Madame la présidente, madame la secrétaire d’État, mes chers collègues, nous sortons à peine de l’une des plus graves crises sanitaires de notre histoire contemporaine. Pendant cette année si particulière, nous avons tous été heurtés dans nos habitudes et nos modes de vie.
Néanmoins, nous avons tenu ensemble, grâce au courage des Français et à l’engagement des soignants et des professions en première ligne. Le courage de ces derniers et la discipline de nos concitoyens ont été exemplaires.
Nous avons aussi tenu ensemble grâce à notre solidarité nationale. L’État et les collectivités ont répondu présent. Je le dis, parce que je pense que notre État-providence et notre solidarité collective sont une chance.
Cependant, plusieurs questions essentielles se posent à nous régulièrement. Jusqu’où doit aller cette solidarité ? Comment permettre à chacun d’accéder à ses droits sociaux ? Quel consensus autour de cette solidarité ?
Tel est l’objet de cette proposition de loi, qui tend à lutter contre le non-recours aux droits sociaux de nos concitoyens en systématisant l’examen de l’éligibilité aux droits. C’est un débat important, qui nous interroge sur les fondements de notre solidarité nationale.
En commission des affaires sociales, j’évoquais les fondateurs du programme du Conseil national de la Résistance. Ils nous inspirent encore aujourd’hui dans nos réflexions. Je ne suis pas sûr du tout qu’ils aient songé à rendre l’accès à notre solidarité nationale automatique.
Le non-recours aux droits et aux prestations sociales est un problème complexe, auquel nous sommes confrontés dans nos responsabilités. Je l’ai été en tant que vice-président du département du Nord chargé de l’insertion. Je connais les difficultés d’accès de nos publics les plus fragiles aux aides sociales, mais aussi l’importance de les accompagner dans une démarche responsable et active.
Les causes de ces difficultés sont nombreuses. La principale est liée à la complexité des démarches, qui décourage, voire effraye les demandeurs. L’ignorance ou la méconnaissance des dispositifs existants jouent également un rôle.
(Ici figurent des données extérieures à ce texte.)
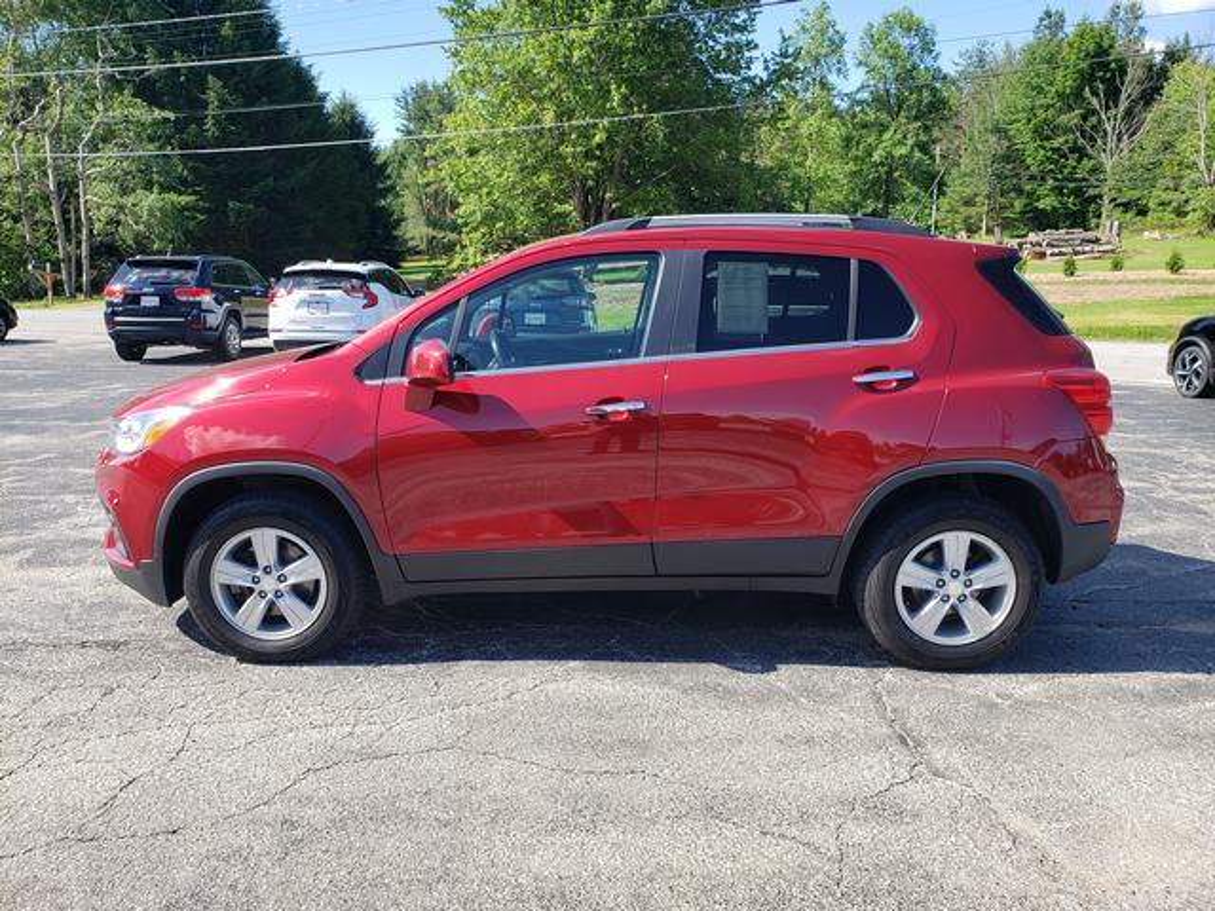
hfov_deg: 67.3
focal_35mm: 26
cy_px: 456
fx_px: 913
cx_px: 608
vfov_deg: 53.1
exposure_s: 1/589
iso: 50
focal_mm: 4.3
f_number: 2.4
Il peut exister enfin – cela a été évoqué – un non-recours volontaire, motivé par le refus de la stigmatisation.
Le non-recours touche davantage les publics les plus fragiles, les parents célibataires ou isolés, les personnes vivant en habitat précaire et nos concitoyens qui n’ont pas d’emploi stable.
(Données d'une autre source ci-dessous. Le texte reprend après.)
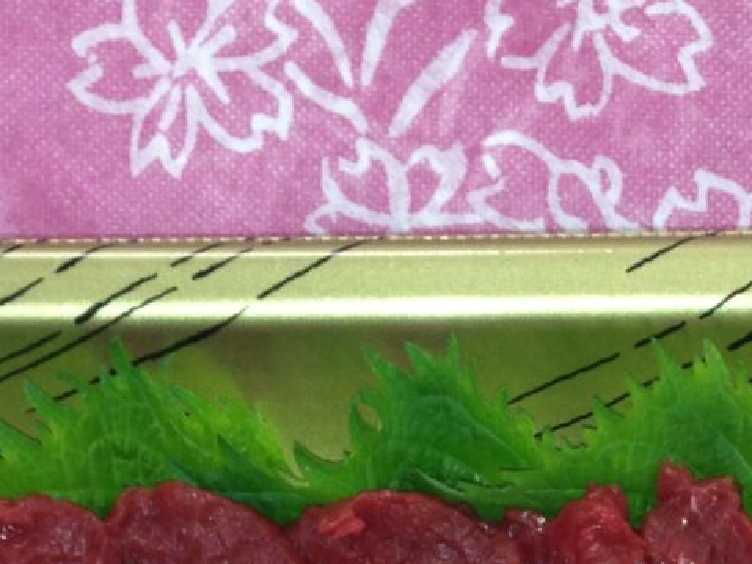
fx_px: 3062
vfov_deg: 9.8
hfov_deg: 14.0
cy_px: 1141
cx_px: 521
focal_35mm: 141
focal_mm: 4.12
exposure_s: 1/34
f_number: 2.4
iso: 50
Automatiser l’octroi des droits et prestations, comme le propose ce dispositif, aurait des conséquences que nous devons mesurer ensemble.
Tout d’abord, cela revient à remettre en cause l’idée d’une démarche personnelle du bénéficiaire et d’un engagement de sa part dans le processus d’insertion. Or le fait de solliciter une aide participe à l’adhésion du citoyen à notre système de protection sociale. C’est une étape importante.
Aussi, depuis plusieurs années, un travail substantiel est mené par l’État et les collectivités territoriales pour renforcer l’information des publics concernés. Des portails d’information ont été mis en place, mais pas seulement. Il existe également des simulateurs de droits numériques.
Dans le combat contre le non-recours et pour un engagement de nos concitoyens dans cette démarche, l’information et l’accompagnement sont la clé. Ainsi que cela a été rappelé, la CAF a mis en place des rendez-vous des droits, qui permettent aux assurés d’avoir conscience des prestations dont ils peuvent bénéficier.
La dynamique de certaines administrations sur ces sujets doit être saluée. Je pense notamment aux mécanismes qui permettent à chacun de bénéficier de l’ensemble de ses droits sociaux. Si davantage doit être fait pour lutter contre le non-recours, cela doit passer par le renforcement de l’accompagnement individuel autour des démarches des demandeurs.
La présente proposition de loi, comme celle de notre collègue Rémi Cardon sur l’élargissement du RSA aux jeunes âgés de 18 à 25 ans, pose de façon sous-jacente la question du revenu universel d’activité. Les réflexions de Christophe Sirugue sur ce sujet nous obligent à nous interroger. C’est légitime.
La mission d’information sur l’intérêt et les formes possibles de mise en place d’un revenu de base en France, présidée par notre collègue Jean-Marie Vanlerenberghe, permet un débat passionnant, que nous devrons avoir ensemble.
Ce débat devra intégrer toutes les dimensions du RUA : solidarité, évaluation financière – nous sommes des élus et des parlementaires responsables – et valeur travail, qui structure notre société. En attendant, il ne nous semble pas opportun de nous engager dans une démarche complexe, qui interroge notre modèle social sans régler vraiment le problème du non-recours.